▶ [Your objective] A verbatim copy of the whole listing is what is needed.

▶ [Data to use]
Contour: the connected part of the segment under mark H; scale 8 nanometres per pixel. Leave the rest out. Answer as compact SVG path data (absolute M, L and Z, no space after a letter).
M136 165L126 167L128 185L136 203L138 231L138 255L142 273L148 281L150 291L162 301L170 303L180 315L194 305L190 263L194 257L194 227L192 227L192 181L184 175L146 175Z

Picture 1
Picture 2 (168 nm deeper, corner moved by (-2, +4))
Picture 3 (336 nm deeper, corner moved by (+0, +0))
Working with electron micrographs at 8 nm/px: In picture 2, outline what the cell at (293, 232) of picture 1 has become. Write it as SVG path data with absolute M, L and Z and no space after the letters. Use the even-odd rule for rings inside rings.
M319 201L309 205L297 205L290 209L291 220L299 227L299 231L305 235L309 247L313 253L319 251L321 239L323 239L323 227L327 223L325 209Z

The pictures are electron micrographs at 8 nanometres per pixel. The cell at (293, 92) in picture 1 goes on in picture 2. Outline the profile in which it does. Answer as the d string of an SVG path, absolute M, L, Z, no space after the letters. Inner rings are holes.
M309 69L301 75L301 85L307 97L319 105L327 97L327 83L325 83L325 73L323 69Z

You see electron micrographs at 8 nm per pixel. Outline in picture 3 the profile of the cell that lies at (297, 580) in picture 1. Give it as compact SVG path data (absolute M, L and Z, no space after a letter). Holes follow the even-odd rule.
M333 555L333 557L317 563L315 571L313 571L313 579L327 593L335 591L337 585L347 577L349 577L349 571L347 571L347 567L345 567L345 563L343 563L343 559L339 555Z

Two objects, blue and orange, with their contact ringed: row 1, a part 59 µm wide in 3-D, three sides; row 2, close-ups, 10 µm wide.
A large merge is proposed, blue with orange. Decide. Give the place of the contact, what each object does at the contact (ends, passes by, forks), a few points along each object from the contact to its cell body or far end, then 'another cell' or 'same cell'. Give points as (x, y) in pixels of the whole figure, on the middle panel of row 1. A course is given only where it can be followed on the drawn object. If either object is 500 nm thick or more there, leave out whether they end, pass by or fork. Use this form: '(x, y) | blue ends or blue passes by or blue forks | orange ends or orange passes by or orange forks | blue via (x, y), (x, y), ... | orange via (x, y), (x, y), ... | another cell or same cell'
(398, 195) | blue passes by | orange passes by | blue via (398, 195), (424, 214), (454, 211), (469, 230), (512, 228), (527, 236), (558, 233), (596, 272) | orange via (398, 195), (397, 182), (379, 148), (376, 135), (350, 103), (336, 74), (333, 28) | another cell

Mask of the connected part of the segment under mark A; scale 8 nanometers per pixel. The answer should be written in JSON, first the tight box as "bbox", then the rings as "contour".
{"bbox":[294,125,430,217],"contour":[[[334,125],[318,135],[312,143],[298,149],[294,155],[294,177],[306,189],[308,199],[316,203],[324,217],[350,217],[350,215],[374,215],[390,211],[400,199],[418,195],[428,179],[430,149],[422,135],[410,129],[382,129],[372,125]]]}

▶ [Exercise solution]
Contour: the connected part of the segment under mark H; scale 8 nanometres per pixel. Leave the rest out. Answer as compact SVG path data (absolute M, L and Z, no space after a letter).
M136 165L126 167L128 185L136 203L138 231L138 255L142 273L148 281L150 291L162 301L170 303L180 315L194 305L190 263L194 257L194 227L192 227L192 181L184 175L146 175Z

Picture 1
Picture 2 (168 nm deeper, corner moved by (-2, +4))
Picture 3 (336 nm deeper, corner moved by (+0, +0))
Working with electron micrographs at 8 nm/px: In picture 2, outline what the cell at (293, 232) of picture 1 has become. Write it as SVG path data with absolute M, L and Z and no space after the letters. Use the even-odd rule for rings inside rings.
M319 201L309 205L297 205L290 209L291 220L299 227L299 231L305 235L309 247L313 253L319 251L321 239L323 239L323 227L327 223L325 209Z

The pictures are electron micrographs at 8 nanometres per pixel. The cell at (293, 92) in picture 1 goes on in picture 2. Outline the profile in which it does. Answer as the d string of an SVG path, absolute M, L, Z, no space after the letters. Inner rings are holes.
M309 69L301 75L301 85L307 97L319 105L327 97L327 83L325 83L325 73L323 69Z

You see electron micrographs at 8 nm per pixel. Outline in picture 3 the profile of the cell that lies at (297, 580) in picture 1. Give it as compact SVG path data (absolute M, L and Z, no space after a letter). Holes follow the even-odd rule.
M333 555L333 557L317 563L315 571L313 571L313 579L327 593L335 591L337 585L347 577L349 577L349 571L347 571L347 567L345 567L345 563L343 563L343 559L339 555Z

Two objects, blue and orange, with their contact ringed: row 1, a part 59 µm wide in 3-D, three sides; row 2, close-ups, 10 µm wide.
A large merge is proposed, blue with orange. Decide. Give the place of the contact, what each object does at the contact (ends, passes by, forks), a few points along each object from the contact to its cell body or far end, then 'another cell' or 'same cell'. Give points as (x, y) in pixels of the whole figure, on the middle panel of row 1. A course is given only where it can be followed on the drawn object. If either object is 500 nm thick or more there, leave out whether they end, pass by or fork. Use this form: '(x, y) | blue ends or blue passes by or blue forks | orange ends or orange passes by or orange forks | blue via (x, y), (x, y), ... | orange via (x, y), (x, y), ... | another cell or same cell'
(398, 195) | blue passes by | orange passes by | blue via (398, 195), (424, 214), (454, 211), (469, 230), (512, 228), (527, 236), (558, 233), (596, 272) | orange via (398, 195), (397, 182), (379, 148), (376, 135), (350, 103), (336, 74), (333, 28) | another cell

Mask of the connected part of the segment under mark A; scale 8 nanometers per pixel. The answer should be written in JSON, first the tight box as "bbox", then the rings as "contour".
{"bbox":[294,125,430,217],"contour":[[[334,125],[318,135],[312,143],[298,149],[294,155],[294,177],[306,189],[308,199],[316,203],[324,217],[350,217],[350,215],[374,215],[390,211],[400,199],[418,195],[428,179],[430,149],[422,135],[410,129],[382,129],[372,125]]]}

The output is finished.